During a pre-trial hearing Monday morning, Larry Hildes, a defense attorney for some of the remaining defendants, along with three women who are representing themselves in court to fight their misdemeanor charges, argued that the criminal charges against them should be dismissed because of the prosecution’s failure to comply with discovery requests.

Several defendants took advantage of Powers’ plea offer immediately after Monday morning’s hearing.

Part of Hildes’ discovery requests had asked for all of the Olympia Police Department’s contingency plans for dealing with the protests, and what advance information the police department had on what was going to occur during the protests, Hildes said.

Hildes said that he became aware that the prosecution was not complying with the discovery requests only after receiving responses to public records requests that had been sent to the city of Olympia. The city’s response showed that a member of Fort Lewis Force Protection, Thomas Rudd, was sending the Olympia Police Department detailed “threat assessments” in the run up to and during the 2007 port protests. These “threat assessments” detailed intelligence about what the Army thought the protesters might or might not do.

Hildes said Monday that he thinks the intelligence detailed in the threat assessments was obtained by John Towery, a man who has been accused of spying on Olympia Port Militarization Resistance, the anti-war group that engaged in the protests.

Fort Lewis has stated it is conducting an inquiry into the allegations that Towery spied on the group under an assumed name. Towery has been identified by Fort Lewis as a civilian employee of Fort Lewis Force Protection.

Fort Lewis Force Protection supports “law enforcement and security operations to ensure the safety and security of Fort Lewis, soldiers, family members, the workforce and those personnel accessing the installation,” Fort Lewis spokesman Joseph Piek has stated in an e-mail.

Military law experts, including Yale Law School lecturer Eugene Fidell, have said that a civilian Fort Lewis employee spying on an anti-war group appears to violate the Posse Comitatus Act, a federal law that prohibits the use of the Army for conventional law enforcement actions against civilians.

Hildes added that the spying violated the protesters’ First Amendment and other Constitutionally-protected rights.

“It has to be penalized,” Hildes said during Monday’s hearing.


POLICE RESPONSE


Olympia Police Cmdr.
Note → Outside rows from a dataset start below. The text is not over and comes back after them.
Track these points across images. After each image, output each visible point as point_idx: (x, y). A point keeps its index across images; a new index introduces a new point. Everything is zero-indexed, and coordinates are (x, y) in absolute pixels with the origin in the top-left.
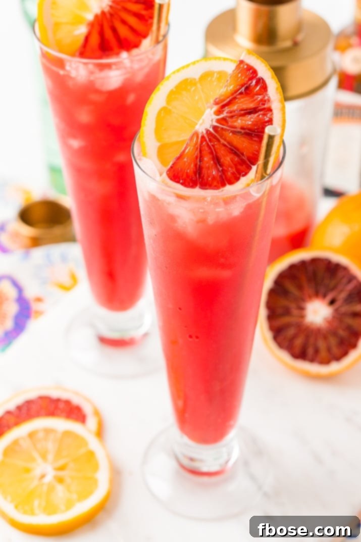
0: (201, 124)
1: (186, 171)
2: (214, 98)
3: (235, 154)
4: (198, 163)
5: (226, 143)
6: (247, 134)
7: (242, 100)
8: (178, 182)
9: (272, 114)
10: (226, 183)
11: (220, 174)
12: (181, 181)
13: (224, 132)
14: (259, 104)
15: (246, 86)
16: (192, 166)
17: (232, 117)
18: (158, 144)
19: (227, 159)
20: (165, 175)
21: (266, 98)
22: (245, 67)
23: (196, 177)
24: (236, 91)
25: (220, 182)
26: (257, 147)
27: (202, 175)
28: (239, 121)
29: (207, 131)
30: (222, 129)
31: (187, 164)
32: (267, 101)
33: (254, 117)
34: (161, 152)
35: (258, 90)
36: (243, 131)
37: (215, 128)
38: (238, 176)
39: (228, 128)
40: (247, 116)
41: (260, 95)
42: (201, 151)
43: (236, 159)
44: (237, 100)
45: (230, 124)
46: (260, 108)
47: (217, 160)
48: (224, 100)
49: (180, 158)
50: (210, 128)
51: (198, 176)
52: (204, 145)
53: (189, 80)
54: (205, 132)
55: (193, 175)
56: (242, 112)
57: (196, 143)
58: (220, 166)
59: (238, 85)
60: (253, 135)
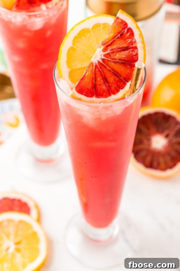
0: (95, 58)
1: (87, 87)
2: (102, 41)
3: (116, 75)
4: (94, 82)
5: (110, 69)
6: (122, 63)
7: (119, 42)
8: (82, 94)
9: (138, 51)
10: (111, 93)
11: (107, 88)
12: (84, 94)
13: (109, 63)
14: (129, 45)
15: (121, 33)
16: (91, 84)
17: (113, 52)
18: (69, 70)
19: (111, 79)
20: (74, 89)
21: (134, 40)
22: (120, 21)
23: (93, 91)
24: (115, 37)
25: (107, 93)
26: (129, 71)
27: (97, 90)
28: (118, 55)
29: (99, 62)
30: (108, 60)
31: (87, 82)
32: (134, 43)
33: (127, 53)
34: (71, 75)
35: (128, 35)
36: (120, 62)
37: (103, 60)
38: (118, 89)
39: (111, 60)
40: (122, 52)
41: (130, 38)
42: (95, 74)
43: (117, 79)
44: (116, 42)
45: (112, 57)
46: (130, 47)
47: (105, 80)
48: (108, 42)
49: (82, 79)
50: (100, 60)
51: (94, 90)
52: (97, 71)
53: (86, 30)
54: (97, 63)
55: (91, 89)
56: (119, 50)
57: (92, 70)
58: (107, 83)
59: (116, 33)
60: (126, 64)
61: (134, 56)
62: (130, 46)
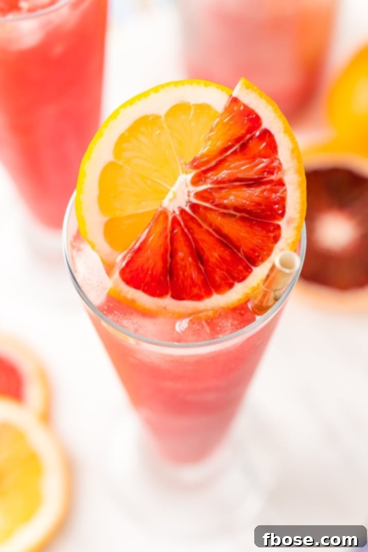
0: (171, 200)
1: (150, 272)
3: (226, 247)
4: (169, 260)
5: (211, 230)
6: (243, 219)
7: (237, 163)
8: (137, 287)
9: (285, 190)
10: (213, 290)
11: (202, 277)
12: (143, 287)
13: (208, 214)
14: (263, 173)
15: (241, 142)
16: (160, 264)
17: (221, 188)
18: (106, 219)
19: (214, 254)
20: (116, 275)
21: (275, 164)
22: (242, 108)
23: (167, 282)
24: (226, 149)
25: (203, 290)
26: (260, 241)
27: (175, 278)
28: (232, 198)
29: (183, 211)
30: (206, 208)
31: (151, 261)
32: (277, 169)
33: (256, 194)
34: (111, 230)
35: (263, 149)
36: (238, 215)
37: (194, 207)
38: (231, 281)
39: (213, 207)
40: (244, 189)
41: (265, 157)
42: (172, 241)
43: (229, 256)
44: (227, 164)
45: (217, 201)
46: (265, 180)
47: (198, 255)
48: (208, 162)
49: (139, 249)
50: (186, 206)
51: (168, 279)
52: (177, 233)
53: (151, 118)
54: (177, 213)
55: (162, 278)
56: (237, 184)
57: (166, 229)
58: (202, 264)
59: (230, 141)
60: (254, 222)
61: (276, 203)
62: (265, 178)
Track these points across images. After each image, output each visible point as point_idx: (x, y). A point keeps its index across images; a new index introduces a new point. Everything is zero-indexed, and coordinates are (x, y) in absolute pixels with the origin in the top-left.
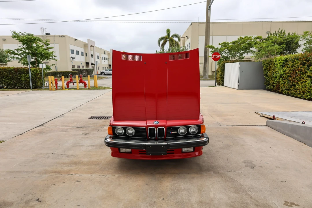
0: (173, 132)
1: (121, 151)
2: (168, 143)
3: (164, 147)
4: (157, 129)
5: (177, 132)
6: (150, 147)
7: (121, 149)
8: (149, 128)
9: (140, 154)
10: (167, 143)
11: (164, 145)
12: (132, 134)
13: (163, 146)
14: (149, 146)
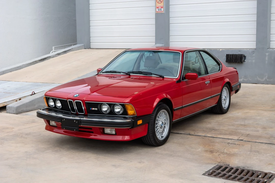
1: (51, 124)
2: (81, 119)
4: (75, 102)
5: (98, 109)
7: (50, 121)
8: (68, 100)
10: (79, 118)
12: (59, 107)
13: (75, 121)
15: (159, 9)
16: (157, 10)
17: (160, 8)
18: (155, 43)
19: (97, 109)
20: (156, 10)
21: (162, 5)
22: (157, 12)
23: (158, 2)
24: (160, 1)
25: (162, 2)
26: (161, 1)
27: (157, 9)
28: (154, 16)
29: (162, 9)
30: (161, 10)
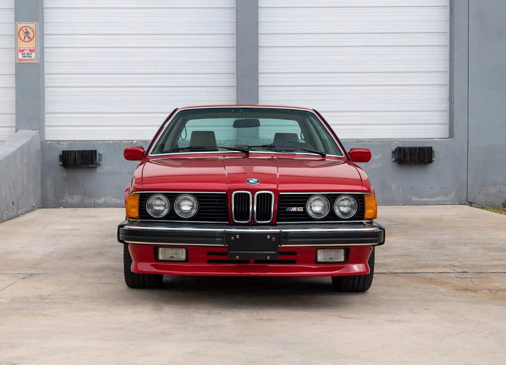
0: (294, 209)
1: (161, 257)
2: (282, 230)
3: (271, 238)
4: (256, 195)
5: (305, 209)
6: (238, 237)
7: (160, 249)
8: (235, 192)
9: (209, 262)
10: (279, 230)
11: (272, 234)
12: (188, 213)
13: (269, 237)
14: (235, 234)
15: (26, 55)
16: (20, 56)
17: (26, 52)
18: (14, 129)
19: (302, 210)
20: (17, 55)
21: (32, 45)
22: (20, 60)
23: (23, 39)
24: (27, 37)
25: (32, 39)
26: (29, 38)
27: (21, 53)
28: (12, 69)
29: (33, 55)
30: (31, 57)
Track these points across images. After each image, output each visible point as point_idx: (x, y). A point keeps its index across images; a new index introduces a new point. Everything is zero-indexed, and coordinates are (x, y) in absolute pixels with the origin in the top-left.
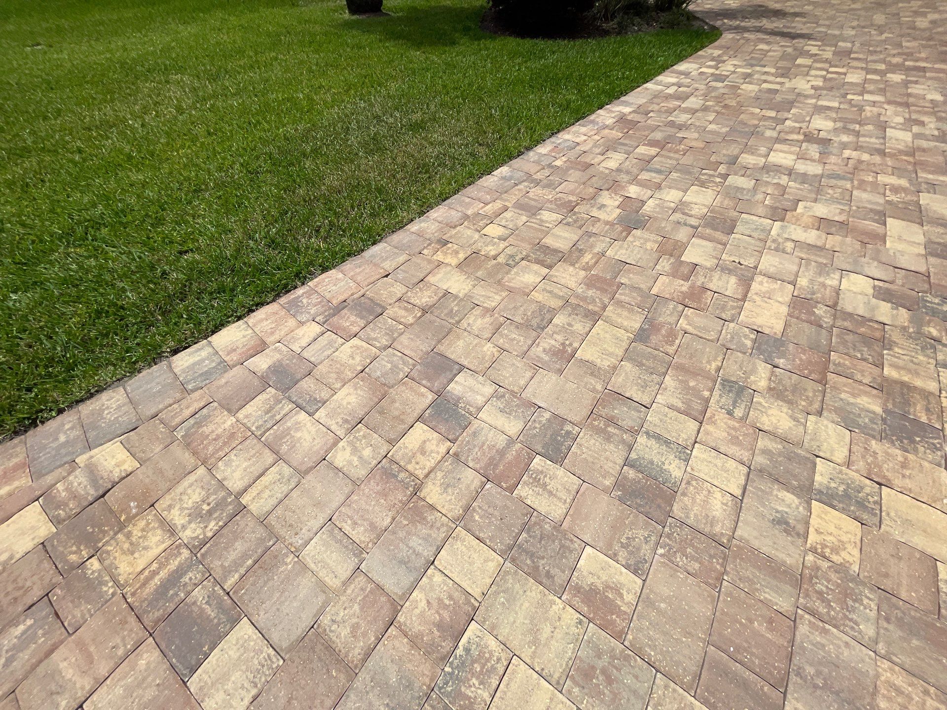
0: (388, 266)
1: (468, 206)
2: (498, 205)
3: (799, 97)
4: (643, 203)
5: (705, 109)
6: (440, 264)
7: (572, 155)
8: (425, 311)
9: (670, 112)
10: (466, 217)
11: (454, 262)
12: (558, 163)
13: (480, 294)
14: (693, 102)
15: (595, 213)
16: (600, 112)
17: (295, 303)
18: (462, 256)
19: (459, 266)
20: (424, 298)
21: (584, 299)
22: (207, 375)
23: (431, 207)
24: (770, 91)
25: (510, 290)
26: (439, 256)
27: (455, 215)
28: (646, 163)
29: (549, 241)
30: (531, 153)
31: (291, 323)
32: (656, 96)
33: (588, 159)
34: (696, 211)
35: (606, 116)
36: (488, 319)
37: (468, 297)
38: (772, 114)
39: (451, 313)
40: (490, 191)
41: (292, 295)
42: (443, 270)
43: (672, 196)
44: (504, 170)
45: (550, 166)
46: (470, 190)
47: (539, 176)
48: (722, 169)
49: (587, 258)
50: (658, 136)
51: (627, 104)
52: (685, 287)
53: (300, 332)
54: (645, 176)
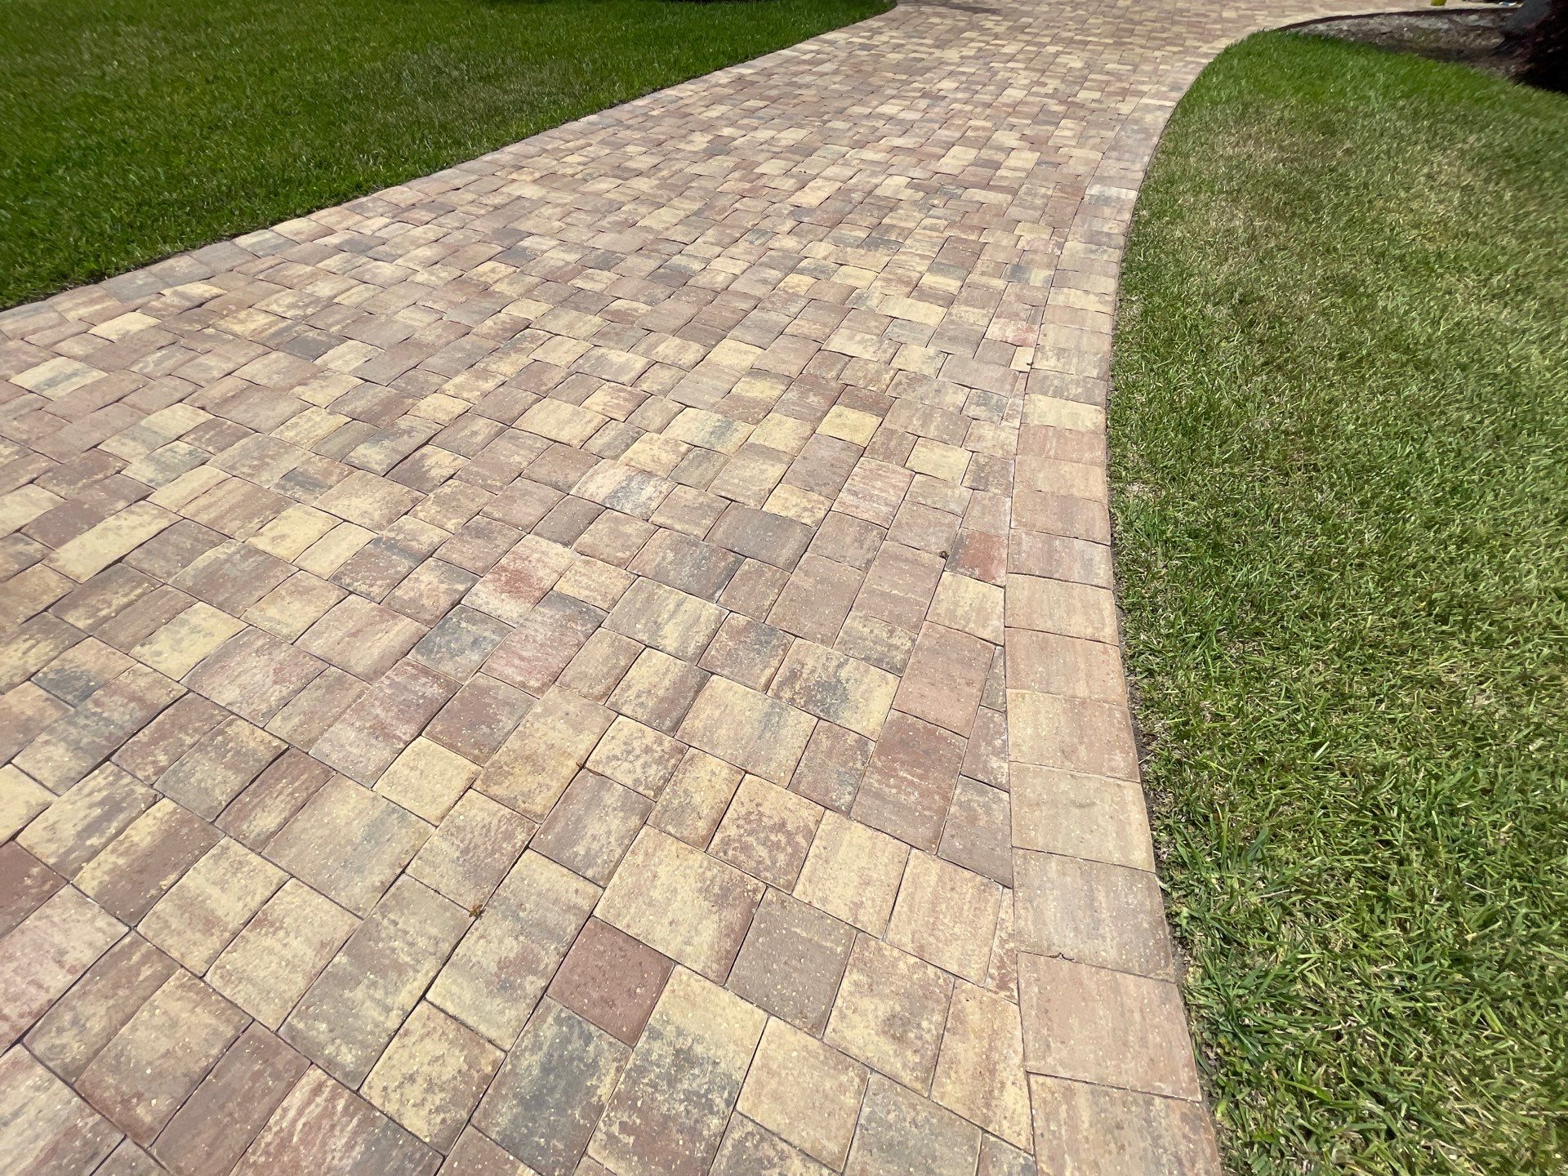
0: (458, 183)
1: (547, 143)
2: (582, 142)
3: (942, 62)
4: (735, 139)
5: (836, 72)
6: (514, 180)
7: (672, 107)
8: (496, 208)
9: (795, 74)
10: (546, 151)
11: (529, 178)
12: (655, 113)
13: (553, 196)
14: (827, 67)
15: (682, 146)
16: (718, 73)
17: (361, 205)
18: (537, 175)
19: (535, 181)
20: (498, 200)
21: (655, 196)
22: (276, 247)
23: (505, 144)
24: (915, 59)
25: (584, 194)
26: (514, 176)
27: (532, 150)
28: (752, 112)
29: (631, 164)
30: (626, 106)
31: (358, 218)
32: (789, 60)
33: (688, 110)
34: (784, 143)
35: (721, 77)
36: (559, 209)
37: (541, 199)
38: (904, 77)
39: (524, 207)
40: (573, 132)
41: (355, 202)
42: (515, 185)
43: (763, 134)
44: (592, 118)
45: (646, 114)
46: (551, 132)
47: (630, 122)
48: (826, 117)
49: (665, 173)
50: (774, 93)
51: (751, 67)
52: (748, 186)
53: (369, 222)
54: (746, 121)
Tor Bjornstad has said in a prior interview that the threat assessments e-mailed to him by Fort Lewis prior and during the 2007 port protests had no impact on how police dealt with the protests. “I just read them and deleted them,” Bjornstad said in September. “Nothing I read in any of those changed our approach to anything.”

In response to Hildes’ allegations about the prosecution not complying with discovery requests, Powers argued that the communications by Fort Lewis to OPD in e-mails do not constitute “contingency plans” for the police department, because they were not written by the police department but by Rudd, a member of Fort Lewis Force Protection.

“There is no such plan,” Powers said.

Powers also argued that any of the issues about what Towery did or did not do, and whether he spied on the protesters is not germane to the issue of whether the protesters’ actions were in violation of criminal law.

“What’s at issue is whether these people committed the crimes alleged,” Powers said.

Thurston County District Judge Sam Meyer agreed with Powers, and during Monday’s hearing, he refused to dismiss the remaining cases based on Hildes’ motions for failure to comply with his discovery requests. Meyer said that the issue of whether the government was spying on the protesters is an important, substantive issue, but it “isn’t relevant to the activities that were going on on Nov. 13.”

One of the protesters who still faces misdemeanor charges, Patricia Imani, said the judge’s ruling was disappointing, but not unexpected. Imani stated that she had no intention of blocking Stryker vehicles on the night of Nov. 13, and no Stryker convoys exited the gate where the women’s action was occurring that evening. She added that her actions that evening were part of a legal demonstration protected by her First Amendment rights.